Since all of the heated or cooled air that controls indoor temperatures has to travel through the HVAC system’s ductwork, there’s an increased chance of costly air loss in this air distribution network. Ductwork should be checked, repaired and upgraded during every professional maintenance inspection.
Your HVAC professional should:
- Check to make sure the interior of ductwork is clean and free of dirt or other debris that could be blown out into your living spaces.
- Ensure all sections of ductwork fit tightly together and that there are no loose, missing or damaged sections.
- Apply mechanical fasteners such as screws to ductwork connections if necessary.
- Make sure all ductwork connections are properly sealed to prevent air leaks. Duct sealing is usually done with mastic, a specialized rubbery sealant intended especially for use on ducts.
- Ensure ductwork is properly insulated to prevent energy loss through the ductwork material. Rigid fiber board insulation in commonly used on ductwork. Ducts can also be wrapped with standard blanket-style insulation.
Basement and Crawl Space
Basements and crawl spaces, including foundation walls, are often not insulated, which means they’re a prime location where energy loss can occur.
- Locate and seal holes, cracks, gaps and openings where air leaks can occur. These openings can typically be found around windows, at structural penetrations for pipes or wiring, between rim joists, under the sill plate, and around crawl space doors.
- Add or increase the amount of insulation in between wall beams and joists, in larger holes, and in gaps between foundation and house frame.
Healthy Home Benefits
After investing in these HVAC technology upgrades and home efficiency improvements, what kinds of benefits can you expect to experience in your home?
- Improved indoor air quality: When openings that cause air leaks are closed, it also decreases the chance that dust, pollen, mold and other particulates can get into your home through those same openings. This increases indoor air quality by preventing contamination and giving your HVAC system an improved chance of filtering your indoor air.

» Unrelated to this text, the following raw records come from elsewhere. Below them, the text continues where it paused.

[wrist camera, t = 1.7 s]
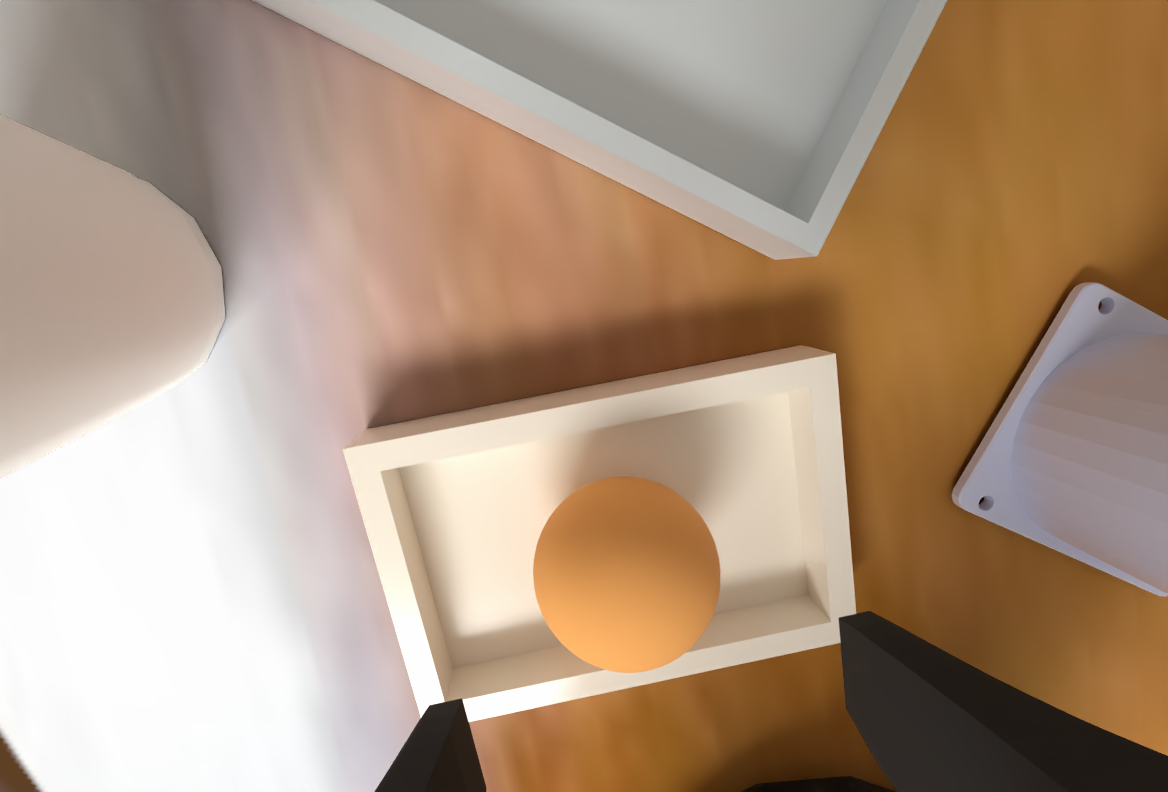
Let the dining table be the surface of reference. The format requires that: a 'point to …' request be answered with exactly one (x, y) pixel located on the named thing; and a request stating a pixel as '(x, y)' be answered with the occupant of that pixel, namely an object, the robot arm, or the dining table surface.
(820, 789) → the beer stein
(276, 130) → the dining table surface
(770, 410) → the dish
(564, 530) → the ball
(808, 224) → the tray
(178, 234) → the foam cup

There will be less chance for allergies, asthma or other respiratory conditions to be aggravated by airborne material.
- More consistent heating and cooling: Insulation and air sealing stop the loss of conditioned air that keeps your indoor spaces comfortable. With proper insulation and sealing, temperatures in your home will be more consistent and occupants will be more comfortable.
- Increased monthly savings: When conditioned air leaks from your home, you’re not only losing air that you’ve already paid to heat or cool, you also have to pay more to condition more air to make up for the loss. A properly insulated and sealed home presents fewer opportunities for air leaks, which means you’ll pay less to keep your home at the comfort level you prefer. You’ll also extend the life of your HVAC system by reducing stress on the equipment to make up for the air loss.